### RAW DATA ###
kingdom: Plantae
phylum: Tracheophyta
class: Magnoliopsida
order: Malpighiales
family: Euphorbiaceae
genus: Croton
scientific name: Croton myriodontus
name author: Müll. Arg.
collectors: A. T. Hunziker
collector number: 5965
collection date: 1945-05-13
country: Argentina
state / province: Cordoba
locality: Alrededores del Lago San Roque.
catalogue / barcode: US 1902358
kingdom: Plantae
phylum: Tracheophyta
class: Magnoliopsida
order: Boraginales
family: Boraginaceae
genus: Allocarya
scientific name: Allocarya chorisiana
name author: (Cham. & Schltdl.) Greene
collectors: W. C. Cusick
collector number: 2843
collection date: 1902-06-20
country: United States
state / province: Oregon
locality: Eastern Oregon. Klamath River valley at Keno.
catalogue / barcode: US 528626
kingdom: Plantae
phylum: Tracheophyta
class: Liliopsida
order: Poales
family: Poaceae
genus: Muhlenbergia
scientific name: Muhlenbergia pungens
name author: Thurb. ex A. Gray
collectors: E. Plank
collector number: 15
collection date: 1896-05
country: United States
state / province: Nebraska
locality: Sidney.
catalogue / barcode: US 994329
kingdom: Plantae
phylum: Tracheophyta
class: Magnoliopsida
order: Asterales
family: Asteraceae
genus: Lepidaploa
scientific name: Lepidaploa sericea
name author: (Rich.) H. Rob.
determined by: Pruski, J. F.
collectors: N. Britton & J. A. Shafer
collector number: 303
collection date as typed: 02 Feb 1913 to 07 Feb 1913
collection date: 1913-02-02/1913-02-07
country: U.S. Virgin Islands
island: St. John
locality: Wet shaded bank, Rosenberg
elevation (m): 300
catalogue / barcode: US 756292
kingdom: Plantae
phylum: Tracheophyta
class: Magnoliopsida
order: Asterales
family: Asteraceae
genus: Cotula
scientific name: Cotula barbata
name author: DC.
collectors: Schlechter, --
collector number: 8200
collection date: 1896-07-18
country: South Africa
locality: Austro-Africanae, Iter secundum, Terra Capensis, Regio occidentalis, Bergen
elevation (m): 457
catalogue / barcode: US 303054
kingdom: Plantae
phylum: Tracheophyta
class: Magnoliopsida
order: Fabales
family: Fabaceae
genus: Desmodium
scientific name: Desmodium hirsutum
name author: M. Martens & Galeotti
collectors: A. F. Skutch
###
■ **GIVEN TASK**
Rewrite the listing above with every "collectors" swapped for "collected by", leaving everything else untouched.

■ **COMPLETE ANSWER**
kingdom: Plantae
phylum: Tracheophyta
class: Magnoliopsida
order: Malpighiales
family: Euphorbiaceae
genus: Croton
scientific name: Croton myriodontus
name author: Müll. Arg.
collected by: A. T. Hunziker
collector number: 5965
collection date: 1945-05-13
country: Argentina
state / province: Cordoba
locality: Alrededores del Lago San Roque.
catalogue / barcode: US 1902358
kingdom: Plantae
phylum: Tracheophyta
class: Magnoliopsida
order: Boraginales
family: Boraginaceae
genus: Allocarya
scientific name: Allocarya chorisiana
name author: (Cham. & Schltdl.) Greene
collected by: W. C. Cusick
collector number: 2843
collection date: 1902-06-20
country: United States
state / province: Oregon
locality: Eastern Oregon. Klamath River valley at Keno.
catalogue / barcode: US 528626
kingdom: Plantae
phylum: Tracheophyta
class: Liliopsida
order: Poales
family: Poaceae
genus: Muhlenbergia
scientific name: Muhlenbergia pungens
name author: Thurb. ex A. Gray
collected by: E. Plank
collector number: 15
collection date: 1896-05
country: United States
state / province: Nebraska
locality: Sidney.
catalogue / barcode: US 994329
kingdom: Plantae
phylum: Tracheophyta
class: Magnoliopsida
order: Asterales
family: Asteraceae
genus: Lepidaploa
scientific name: Lepidaploa sericea
name author: (Rich.) H. Rob.
determined by: Pruski, J. F.
collected by: N. Britton & J. A. Shafer
collector number: 303
collection date as typed: 02 Feb 1913 to 07 Feb 1913
collection date: 1913-02-02/1913-02-07
country: U.S. Virgin Islands
island: St. John
locality: Wet shaded bank, Rosenberg
elevation (m): 300
catalogue / barcode: US 756292
kingdom: Plantae
phylum: Tracheophyta
class: Magnoliopsida
order: Asterales
family: Asteraceae
genus: Cotula
scientific name: Cotula barbata
name author: DC.
collected by: Schlechter, --
collector number: 8200
collection date: 1896-07-18
country: South Africa
locality: Austro-Africanae, Iter secundum, Terra Capensis, Regio occidentalis, Bergen
elevation (m): 457
catalogue / barcode: US 303054
kingdom: Plantae
phylum: Tracheophyta
class: Magnoliopsida
order: Fabales
family: Fabaceae
genus: Desmodium
scientific name: Desmodium hirsutum
name author: M. Martens & Galeotti
collected by: A. F. Skutch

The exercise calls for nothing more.